The code of a Dropout layer is listed below. Note that the number represents the percentage of the training data that will be dropped.

from tensorflow.keras import regularizers
model = models.Sequential()

model.add(layers.Dense(10, activation='sigmoid', input_dim=X_train.shape[1]))
model.add(layers.Dropout(0.3))
model.add(layers.Dense(1, activation='sigmoid'))

model.compile(optimizer='adam', loss='binary_crossentropy', metrics=['accuracy'])
hist = model.fit(X_train, y_train, epochs=500, batch_size=30, validation_data=(X_test, y_test), verbose=0)

loss_train = hist.history['loss']
loss_val = hist.history['val_loss']

acc_train = hist.history['accuracy']
acc_val = hist.history['val_accuracy']

import matplotlib.pyplot as plt
fig, ax = plt.subplots(1, 2)
ax[0].plot(loss_train, label='train_loss')
ax[0].plot(loss_val, label='val_loss')
ax[0].legend()

ax[1].plot(acc_train, label='train_acc')
ax[1].plot(acc_val, label='val_acc')
ax[1].legend()
<matplotlib.legend.Legend at 0x233471a2f50>
../_images/example_9_1.png

After playing with different hyperparameters, the overfitting issues seem to be better (but not entirely fixed). However, the overall performance is getting worse. This means that the model is moving towards underfitting side.

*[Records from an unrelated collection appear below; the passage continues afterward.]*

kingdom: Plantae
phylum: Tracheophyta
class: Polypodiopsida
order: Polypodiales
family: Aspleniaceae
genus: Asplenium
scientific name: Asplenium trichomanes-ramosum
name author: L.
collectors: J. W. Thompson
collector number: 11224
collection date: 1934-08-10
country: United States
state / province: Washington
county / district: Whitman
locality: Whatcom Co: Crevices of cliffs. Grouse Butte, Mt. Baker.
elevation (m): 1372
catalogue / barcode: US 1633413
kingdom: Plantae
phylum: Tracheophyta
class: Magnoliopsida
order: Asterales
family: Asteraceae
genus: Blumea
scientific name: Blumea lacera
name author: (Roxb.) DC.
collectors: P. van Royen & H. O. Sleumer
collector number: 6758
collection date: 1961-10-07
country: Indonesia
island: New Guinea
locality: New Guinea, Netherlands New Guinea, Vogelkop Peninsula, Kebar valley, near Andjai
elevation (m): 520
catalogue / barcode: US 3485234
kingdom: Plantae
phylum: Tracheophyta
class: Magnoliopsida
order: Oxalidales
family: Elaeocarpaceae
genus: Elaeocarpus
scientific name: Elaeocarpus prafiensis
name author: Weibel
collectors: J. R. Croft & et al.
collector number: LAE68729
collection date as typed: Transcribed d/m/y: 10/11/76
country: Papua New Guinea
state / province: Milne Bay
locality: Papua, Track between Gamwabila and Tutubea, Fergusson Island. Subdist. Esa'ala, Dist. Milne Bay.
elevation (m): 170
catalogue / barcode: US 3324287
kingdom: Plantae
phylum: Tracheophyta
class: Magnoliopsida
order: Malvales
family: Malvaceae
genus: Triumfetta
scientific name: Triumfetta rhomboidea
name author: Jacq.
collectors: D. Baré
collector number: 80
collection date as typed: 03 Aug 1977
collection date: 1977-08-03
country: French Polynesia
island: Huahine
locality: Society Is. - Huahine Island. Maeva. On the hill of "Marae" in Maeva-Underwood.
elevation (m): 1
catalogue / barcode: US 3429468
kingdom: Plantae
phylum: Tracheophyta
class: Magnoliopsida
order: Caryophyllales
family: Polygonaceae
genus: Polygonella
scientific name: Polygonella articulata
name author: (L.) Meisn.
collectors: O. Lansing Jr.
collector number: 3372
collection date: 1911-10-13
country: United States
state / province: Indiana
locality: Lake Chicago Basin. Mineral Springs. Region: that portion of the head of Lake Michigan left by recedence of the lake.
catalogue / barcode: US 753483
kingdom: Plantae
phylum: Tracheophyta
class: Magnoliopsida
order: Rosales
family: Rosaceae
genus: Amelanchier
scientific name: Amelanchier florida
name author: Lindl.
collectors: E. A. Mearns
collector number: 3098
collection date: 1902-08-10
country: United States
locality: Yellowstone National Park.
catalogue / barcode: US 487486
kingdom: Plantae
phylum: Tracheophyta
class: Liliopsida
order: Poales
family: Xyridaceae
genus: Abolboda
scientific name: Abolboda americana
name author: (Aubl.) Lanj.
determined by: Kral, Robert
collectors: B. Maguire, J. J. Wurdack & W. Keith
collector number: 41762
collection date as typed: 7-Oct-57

Then we may add more layers to make the model more complicated in order to capture more information.

from tensorflow.keras import regularizers
model = models.Sequential()

model.add(layers.Dense(10, activation='sigmoid', input_dim=X_train.shape[1]))
model.add(layers.Dropout(0.3))
model.add(layers.Dense(10, activation='sigmoid', input_dim=X_train.shape[1]))
model.add(layers.Dropout(0.1))
model.add(layers.Dense(1, activation='sigmoid'))

model.compile(optimizer='adam', loss='binary_crossentropy', metrics=['accuracy'])
hist = model.fit(X_train, y_train, epochs=500, batch_size=30, validation_data=(X_test, y_test), verbose=0)

loss_train = hist.history['loss']
loss_val = hist.history['val_loss']

acc_train = hist.history['accuracy']
acc_val = hist.history['val_accuracy']

import matplotlib.pyplot as plt
fig, ax = plt.subplots(1, 2)
ax[0].plot(loss_train, label='train_loss')
ax[0].plot(loss_val, label='val_loss')
ax[0].legend()

ax[1].plot(acc_train, label='train_acc')
ax[1].plot(acc_val, label='val_acc')
ax[1].legend()
<matplotlib.legend.Legend at 0x2334a31aa10>
../_images/example_11_1.png

As you may see, to build a netural network model it requires many testing. There are many established models. When you build your own architecture, you may start from there and modify it to fit your data.